Prompt: Copy the estimator passage below between "Note that the" and "identical and biased.", inclusive, renaming "estimates" to "estimators" wherever it appears.

Passage:
=-=-=-=-=

Next, assume that the a priori pdf \(p(\mu)\) is normal with mean \(m_1\) and variance \(\beta^2\), i.e.,

\[ p(\mu) = \frac{1}{\sqrt{2\pi \beta^2}} \exp\left(-\frac{(\mu - m_1)^2}{2\beta^2}\right) \]

Note that the prior \( p(\mu) \) represents our knowledge about \(\mu\) before observing any data.

The MMSE, MAP, and ML estimates are, respectively:

\[\begin{split} \begin{align*} \hat{\boldsymbol{\mu}}_{\text{MMSE}} &= \frac{\beta^2 \bar{\mathbf{y}} + m_1 \sigma^2 / m}{\beta^2 + \sigma^2 / m} \\ \hat{\boldsymbol{\mu}}_{\text{MAP}} &= \frac{m \beta^2 \bar{\mathbf{y}} + m_1 \sigma^2}{m \beta^2 + \sigma^2} = \hat{\boldsymbol{\mu}}_{\text{MMSE}} \\ \hat{\boldsymbol{\mu}}_{\text{ML}} &= \bar{\mathbf{y}} \end{align*} \end{split}\]

Comparison of Estimators of Parameters

• The first two estimates, \(\hat{\boldsymbol{\mu}}_{\text{MMSE}}\) and \(\hat{\boldsymbol{\mu}}_{\text{MAP}}\), are described as identical and biased.

• The third estimate, \(\hat{\boldsymbol{\mu}}_{\text{ML}}\), is unbiased and efficient.

=-=-=-=-=

Supplied information:

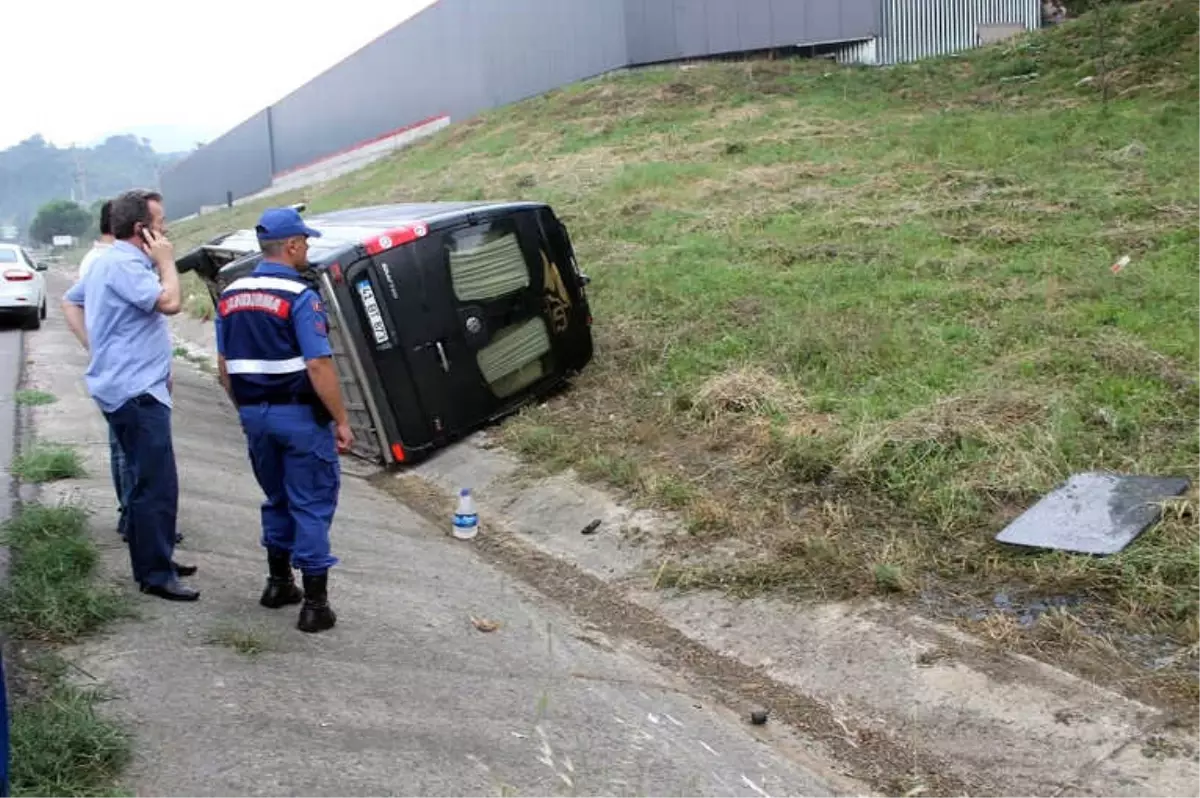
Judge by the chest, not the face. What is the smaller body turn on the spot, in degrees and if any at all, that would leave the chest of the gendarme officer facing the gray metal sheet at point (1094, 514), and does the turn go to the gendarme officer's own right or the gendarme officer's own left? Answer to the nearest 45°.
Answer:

=-=-=-=-=

Exercise solution:
Note that the prior \( p(\mu) \) represents our knowledge about \(\mu\) before observing any data.

The MMSE, MAP, and ML estimators are, respectively:

\[\begin{split} \begin{align*} \hat{\boldsymbol{\mu}}_{\text{MMSE}} &= \frac{\beta^2 \bar{\mathbf{y}} + m_1 \sigma^2 / m}{\beta^2 + \sigma^2 / m} \\ \hat{\boldsymbol{\mu}}_{\text{MAP}} &= \frac{m \beta^2 \bar{\mathbf{y}} + m_1 \sigma^2}{m \beta^2 + \sigma^2} = \hat{\boldsymbol{\mu}}_{\text{MMSE}} \\ \hat{\boldsymbol{\mu}}_{\text{ML}} &= \bar{\mathbf{y}} \end{align*} \end{split}\]

Comparison of Estimators of Parameters

• The first two estimators, \(\hat{\boldsymbol{\mu}}_{\text{MMSE}}\) and \(\hat{\boldsymbol{\mu}}_{\text{MAP}}\), are described as identical and biased.